Cela donne le contexte dans lequel a été conçue cette fameuse loi dont l'objet initial de lutte contre les « fausses informations » a été finalement modifié pour lutter « contre la manipulation de l'information ». Elle est en effet destinée à empêcher la diffusion « artificielle » de fausses nouvelles en période électorale. Dans sa dernière version, c'est donc l'intention « délibérée » de diffuser de fausses informations qui sera sanctionnée.
À l'origine, rappelons que c'était l'un des vœux d'Emmanuel Macron qui estime avoir été victime pendant la dernière présidentielle de campagnes de fake news. Les campagnes de désinformation en question, propagées via les réseaux sociaux, auraient émané de médias russes après un piratage "massif et coordonné" de l'équipe En Marche.

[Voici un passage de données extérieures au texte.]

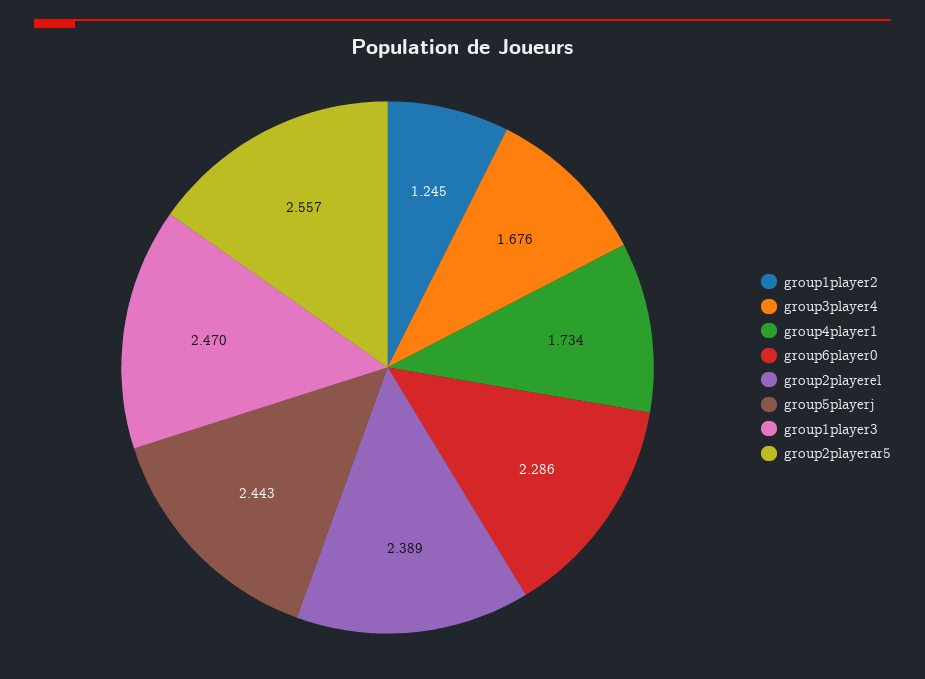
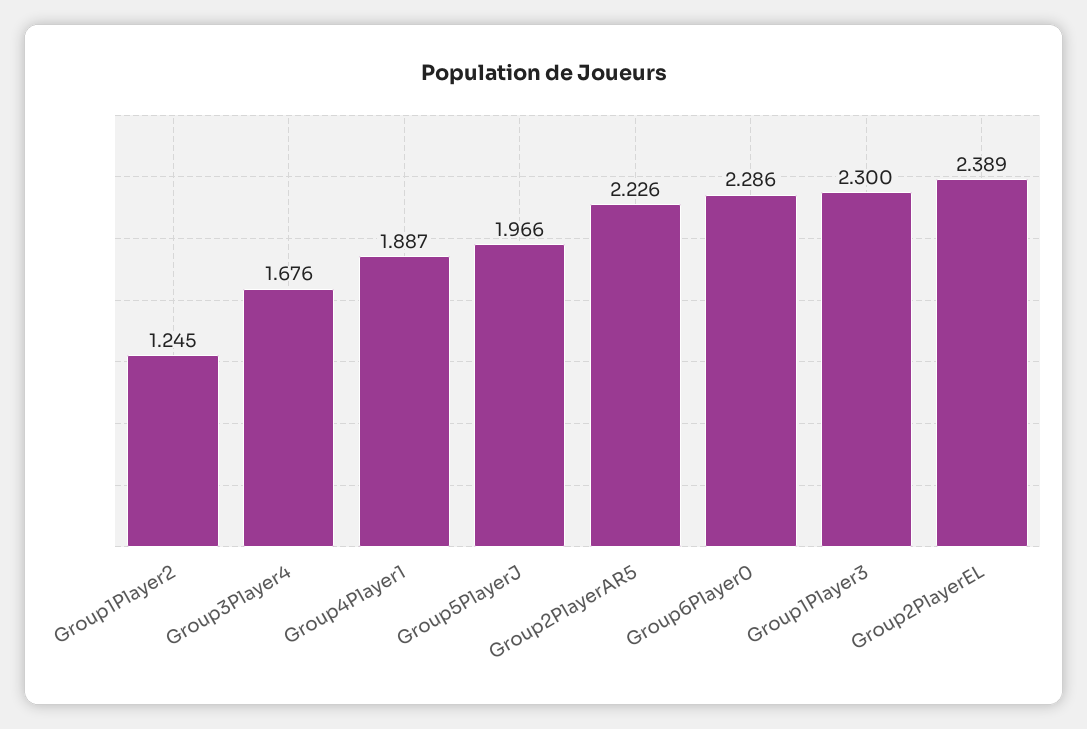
group4player1: 1.734 -> 1.887
group5playerj: 2.443 -> 1.966
group1player3: 2.47 -> 2.3
group2playerar5: 2.557 -> 2.226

Cela dit, le projet vise notamment à :
- mettre en place de nouveaux outils qui permettront de mieux lutter contre la diffusion de fausses informations durant la période électorale ;
- imposer aux plateformes des obligations de transparence renforcée en vue de permettre, d’une part, aux autorités publiques de détecter d’éventuelles campagnes de déstabilisation des institutions par la diffusion de fausses informations et, d’autre part, aux internautes de connaître l’annonceur des contenus sponsorisés ; et
- de permettre que soit rendue une décision judiciaire à bref délai visant à faire cesser leur diffusion.
Dans la nuit du mardi 3 au mercredi 4 juillet, c'est un texte très controversé que les députés ont adopté. Dès le début de l'examen de ce projet, certains parlementaires avaient en effet critiqué les mesures prévues qu'ils ont jugées inutiles vu que des lois existent déjà pour répondre à ce problème. D'autres encore ont averti des dangers du projet pour la liberté d'expression et celle de la presse. Mais pour la ministre de la Culture, Françoise Nyssen, « ce texte ne crée aucune interdiction nouvelle », mais il vise à « mieux faire respecter les règles existantes en les adaptant aux nouvelles réalités caractérisées par le poids croissant des réseaux sociaux, la viralité de l'information et le développement du sponsoring ».
Les algorithmes des plateformes en ligne ont-ils tendance à mettre en avant les fausses informations ?
Dans le texte adopté par l'Assemblée nationale figure également un amendement qui stipule que les opérateurs de plateforme en ligne qui ont recours à des algorithmes de recommandation, classement ou référencement de contenu doivent publier des statistiques agrégées sur leur fonctionnement. Pour chaque contenu hébergé, il doit être mentionné la part d'accès direct au contenu (c'est-à-dire via l'URL ou un moteur de recherche extérieur) et les parts d'accès indirects, dus à chacun des algorithmes de recommandation, de classement ou de référencement de la plateforme qui sont intervenus dans l’accès aux contenus.
L'objectif est de pouvoir vérifier si ces algorithmes ont tendance à mettre en avant les fausses informations. « Au cours de la lutte contre les fausses informations, de nombreux acteurs ont constaté que celles-ci sont souvent mises en avant par les algorithmes des plateformes (réseaux sociaux, moteurs de recherche) », peut-on lire dans l'exposé sommaire de l'amendement proposé par Paula Forteza, Éric Bothorel et Cédric Villani.
Cette idée se fonde, entre autres, sur le travail d'un ancien ingénieur de YouTube qui indique que la plateforme favoriserait les vidéos sur lesquelles les internautes passent plus de temps, car celles-ci rapportent plus en termes de revenus publicitaires. « Or, ce choix a un effet pervers qui a un impact majeur sur l’information mondiale », écrivent les députés en citant l'ingénieur. « Autrement dit, les algorithmes déduiraient que les contenus les plus efficaces pour capter l’attention de l’utilisateur sont des contenus polémiques, pas nécessairement vérifiés, aux formats courts et susceptibles de véhiculer de fausses nouvelles, et en proposeraient davantage », ont-ils ajouté.
Mais comme Google a réfuté ces affirmations, les députés estiment que ces statistiques (qui doivent être publiées en ligne et accessibles à tous, dans un format libre et ouvert) devraient permettre de vérifier les faits. Si ce genre d’algorithmes a un effet sur la diffusion de fausses nouvelles, on doit pouvoir en étudier les biais, pour mieux les contrôler, disent-ils. Ils précisent toutefois qu'il ne s'agit nullement d’accéder au fonctionnement de l’algorithme en lui-même.